• **STATED GOAL**
Pull out and copy every line of the records below that contains the string "JSON". The match is case-sensitive.
>> START THE INPUT
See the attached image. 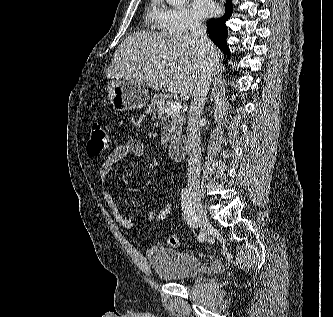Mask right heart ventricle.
I'll list each match as a JSON object with an SVG mask.
<instances>
[{"mask_svg": "<svg viewBox=\"0 0 333 317\" xmlns=\"http://www.w3.org/2000/svg\"><path fill=\"white\" fill-rule=\"evenodd\" d=\"M159 12V3L157 0H150L147 11V17L152 25L157 24V15Z\"/></svg>", "mask_w": 333, "mask_h": 317, "instance_id": "e07e8e85", "label": "right heart ventricle"}]
</instances>
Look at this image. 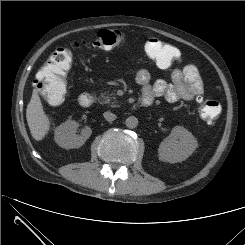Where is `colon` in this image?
Wrapping results in <instances>:
<instances>
[{
    "label": "colon",
    "mask_w": 245,
    "mask_h": 245,
    "mask_svg": "<svg viewBox=\"0 0 245 245\" xmlns=\"http://www.w3.org/2000/svg\"><path fill=\"white\" fill-rule=\"evenodd\" d=\"M124 35L119 30H102L90 42L81 40L73 47L86 46L92 43L101 49H111L120 45ZM145 53L160 67H169L180 61L177 49L159 39H148L144 45ZM71 56L67 48L57 49L43 66L40 75L34 79L35 87L40 91L43 99L49 104H60L67 95L66 76L70 68ZM199 114L208 124H213L220 113V104L213 99L199 100Z\"/></svg>",
    "instance_id": "1"
}]
</instances>
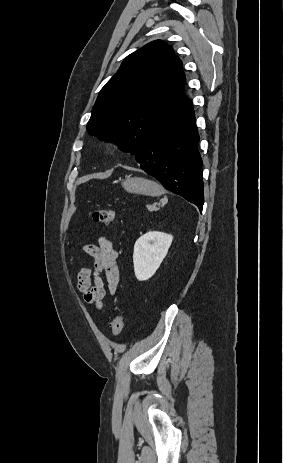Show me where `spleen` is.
Here are the masks:
<instances>
[{
    "label": "spleen",
    "mask_w": 283,
    "mask_h": 463,
    "mask_svg": "<svg viewBox=\"0 0 283 463\" xmlns=\"http://www.w3.org/2000/svg\"><path fill=\"white\" fill-rule=\"evenodd\" d=\"M165 200H166V198H164L162 201H165Z\"/></svg>",
    "instance_id": "1"
}]
</instances>
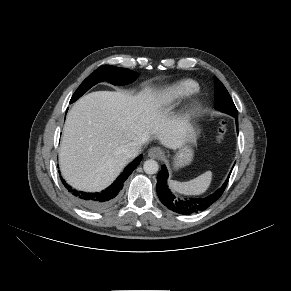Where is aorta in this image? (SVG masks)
<instances>
[{"label": "aorta", "mask_w": 291, "mask_h": 291, "mask_svg": "<svg viewBox=\"0 0 291 291\" xmlns=\"http://www.w3.org/2000/svg\"><path fill=\"white\" fill-rule=\"evenodd\" d=\"M143 169L147 174H155L158 172L159 165L155 160L149 159L144 162Z\"/></svg>", "instance_id": "762f6f07"}]
</instances>
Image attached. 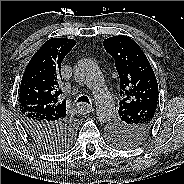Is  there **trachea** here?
I'll use <instances>...</instances> for the list:
<instances>
[{"label": "trachea", "mask_w": 184, "mask_h": 184, "mask_svg": "<svg viewBox=\"0 0 184 184\" xmlns=\"http://www.w3.org/2000/svg\"><path fill=\"white\" fill-rule=\"evenodd\" d=\"M77 102H79V103L84 102V103L90 104V101H89L88 97L85 96V95L80 96V97L78 98Z\"/></svg>", "instance_id": "obj_1"}]
</instances>
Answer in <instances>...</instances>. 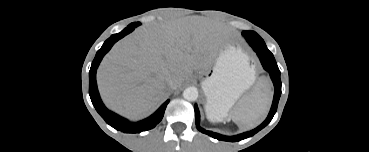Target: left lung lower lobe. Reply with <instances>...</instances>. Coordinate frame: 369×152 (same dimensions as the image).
Returning a JSON list of instances; mask_svg holds the SVG:
<instances>
[{
  "label": "left lung lower lobe",
  "instance_id": "0a47b994",
  "mask_svg": "<svg viewBox=\"0 0 369 152\" xmlns=\"http://www.w3.org/2000/svg\"><path fill=\"white\" fill-rule=\"evenodd\" d=\"M251 47L254 49V51L257 53L264 69L266 71L269 72L270 77L273 81L274 87H275V94H274V99H273V103H272V107L270 110V113L268 115V117L266 118V120L257 128H255L254 130H251L249 132H245L236 136H224L218 133H214L211 131H206L203 128H201L199 126V121H200V113L198 110L197 105L194 106L195 109V116H196V127L199 131L215 138L218 140H224V141H229V142H235V141H240L243 139H246L248 137L253 136L255 133H257L258 131H260L262 128H264L266 125H268L270 123V121L272 120L274 114L276 113L277 110V106H278V102H279V98L281 95V80H280V70L277 66V63L274 59L273 54L267 49L266 44L264 41H254V40H250L248 42Z\"/></svg>",
  "mask_w": 369,
  "mask_h": 152
}]
</instances>
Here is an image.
>> END THE INPUT
• **RESPONSE TO THE TASK**
I'll list each match as a JSON object with an SVG mask.
Returning a JSON list of instances; mask_svg holds the SVG:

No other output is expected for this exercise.